Regression of cervical intraepithelial neoplasia by zerumbone in female Balb/c mice prenatally exposed to diethylstilboestrol: involvement of mitochondria-regulated apoptosis

Abstract

Background: Cervical cancer is the second most common cause of cancer death in women. We have demonstrated previously that zerumbone (ZER) has an anti-cancer effect towards human cervical cancer cells (HeLa).

Methods: Anti-cancer properties of ZER were investigated using female Balb/c mice exposed prenatally to diethylstilboestrol. Female offspring have been treated with ZER (4, 8 and 16 mg/kg), normal saline and cisplatin (10mg/kg; positive control). The anti-cancer properties of ZER were evaluated using histopathology, TdT-mediated dUTP nick end labeling (TUNEL) Assay and immunohistochemical staining of Bcl-2-associated X protein (Bax), a key protein in mitochondrial pathway of apoptosis. In addition, laser capture microdissection microscopy isolated RNA was amplified using reverse transcriptase polymerase chain reaction (RT-PCR) based on the specific primer of B-cell lymphoma 2 (Bcl-2).
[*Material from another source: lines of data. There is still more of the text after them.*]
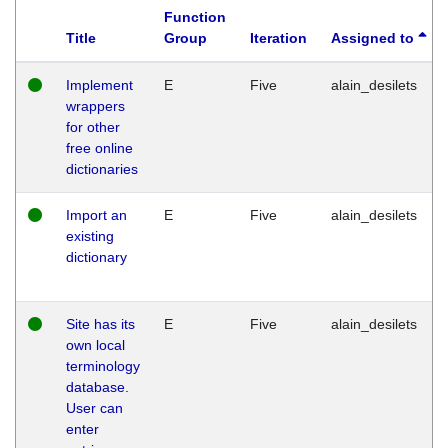
Function
Title
Group
Iteration
Assigned to
Implement
E
Five
alain_desilets
wrappers
for other
free online
dictionaries
Import an
E
Five
alain_desilets
existing
dictionary
Site has its
E
Five
alain_desilets
own local
terminology
database.
User can
enter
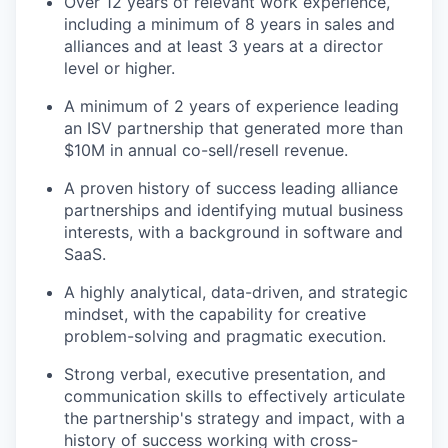
Over 12 years of relevant work experience,
including a minimum of 8 years in sales and
alliances and at least 3 years at a director
level or higher.
A minimum of 2 years of experience leading
an ISV partnership that generated more than
$10M in annual co-sell/resell revenue.
A proven history of success leading alliance
partnerships and identifying mutual business
interests, with a background in software and
SaaS.
A highly analytical, data-driven, and strategic
mindset, with the capability for creative
problem-solving and pragmatic execution.
Strong verbal, executive presentation, and
communication skills to effectively articulate
the partnership's strategy and impact, with a
history of success working with cross-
Results: Treatment with ZER resulted (P<0.05, chi(2) statistics) in the regression of cervical intraepithelial neoplasia (CIN) resembling cisplatin effect (10mg/kg). TUNEL micrographs showed the absence of apoptosis in cancerous tissues treated with normal saline compared to ZER and cisplatin where abundant apoptotic cells were noticed. A post hoc analysis showed a significant (P<0.01) difference in mean percentage of apoptosis between normal saline treatment (0%), ZER (15.7%) and cisplatin (21.7%). Immunohistochemical staining of Bax protein revealed that ZER modulates the expression of this apoptosis marker. Administration of ZER has also modulated the expression of Bcl-2 gene.

Conclusion: These findings showed that ZER induces apoptosis efficiently in cervical tissues from female Balb/c mice treated prenatally with diethylstilboestrol. This suggested that ZER, a plant-derived compound, could be introduced as a new chemo-preventive agent for CIN in future.